• **Stored items from a collection**:
........

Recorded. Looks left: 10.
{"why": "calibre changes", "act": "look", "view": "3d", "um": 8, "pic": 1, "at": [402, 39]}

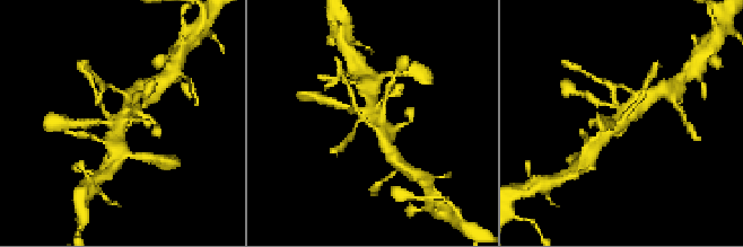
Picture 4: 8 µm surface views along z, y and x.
{"why": "zoom in", "act": "look", "view": "3d", "um": 3.5, "pic": 4, "at": [375, 117]}

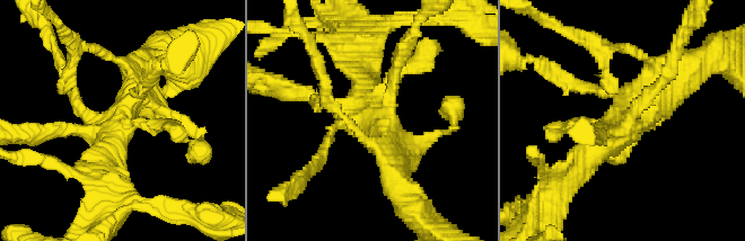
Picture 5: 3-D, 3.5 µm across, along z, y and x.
{"why": "shape alone is not enough", "act": "look", "view": "em", "slice": "xy", "step": 2, "show": "tint", "pic": 5, "at": [371, 120]}

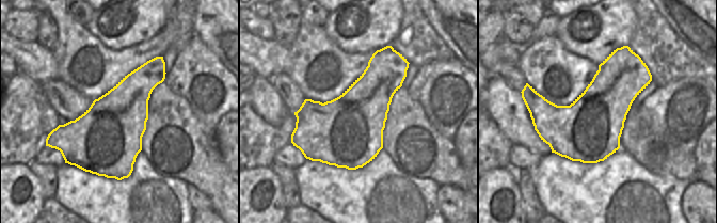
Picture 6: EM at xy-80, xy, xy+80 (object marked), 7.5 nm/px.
{"act": "leave", "runs_along": {"pic": 5, "px": [[677, 80], [646, 97], [570, 177]]}, "found": "continuous, no second cell"}

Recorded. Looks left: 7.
{"why": "sharp bend", "act": "look", "view": "3d", "um": 8, "pic": 1, "at": [1002, 251]}

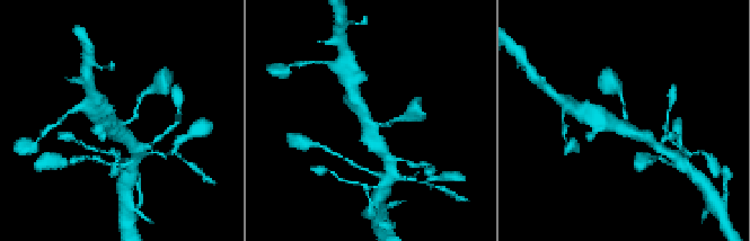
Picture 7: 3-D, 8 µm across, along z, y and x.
{"act": "look", "view": "em", "slice": "xy", "step": 1, "show": "tint", "pic": 7, "at": [624, 122]}

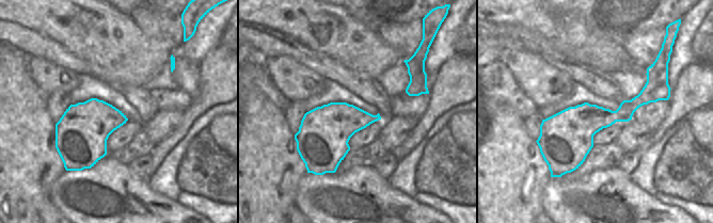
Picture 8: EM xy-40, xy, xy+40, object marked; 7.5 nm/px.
{"act": "leave", "found": "continuous, no second cell"}

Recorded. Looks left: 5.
{"why": "arms part here", "act": "look", "view": "3d", "um": 3.5, "pic": 1, "at": [915, 191]}

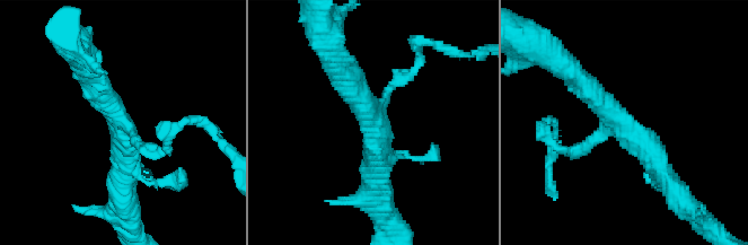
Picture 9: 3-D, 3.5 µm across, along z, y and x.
{"arms": 3, "arm_widths_nm": [200, 300, 350], "why": "shape alone is not enough", "act": "look", "view": "em", "slice": "planes", "show": "tint", "pic": 9, "at": [119, 120]}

........

• **PROBLEM REQUIREMENTS**: Would you please repeat each record exactly? Leave the pictures out.

• **WRITTEN RESPONSE**:
Recorded. Looks left: 10.
{"why": "calibre changes", "act": "look", "view": "3d", "um": 8, "pic": 1, "at": [402, 39]}

Picture 4: 8 µm surface views along z, y and x.
{"why": "zoom in", "act": "look", "view": "3d", "um": 3.5, "pic": 4, "at": [375, 117]}

Picture 5: 3-D, 3.5 µm across, along z, y and x.
{"why": "shape alone is not enough", "act": "look", "view": "em", "slice": "xy", "step": 2, "show": "tint", "pic": 5, "at": [371, 120]}

Picture 6: EM at xy-80, xy, xy+80 (object marked), 7.5 nm/px.
{"act": "leave", "runs_along": {"pic": 5, "px": [[677, 80], [646, 97], [570, 177]]}, "found": "continuous, no second cell"}

Recorded. Looks left: 7.
{"why": "sharp bend", "act": "look", "view": "3d", "um": 8, "pic": 1, "at": [1002, 251]}

Picture 7: 3-D, 8 µm across, along z, y and x.
{"act": "look", "view": "em", "slice": "xy", "step": 1, "show": "tint", "pic": 7, "at": [624, 122]}

Picture 8: EM xy-40, xy, xy+40, object marked; 7.5 nm/px.
{"act": "leave", "found": "continuous, no second cell"}

Recorded. Looks left: 5.
{"why": "arms part here", "act": "look", "view": "3d", "um": 3.5, "pic": 1, "at": [915, 191]}

Picture 9: 3-D, 3.5 µm across, along z, y and x.
{"arms": 3, "arm_widths_nm": [200, 300, 350], "why": "shape alone is not enough", "act": "look", "view": "em", "slice": "planes", "show": "tint", "pic": 9, "at": [119, 120]}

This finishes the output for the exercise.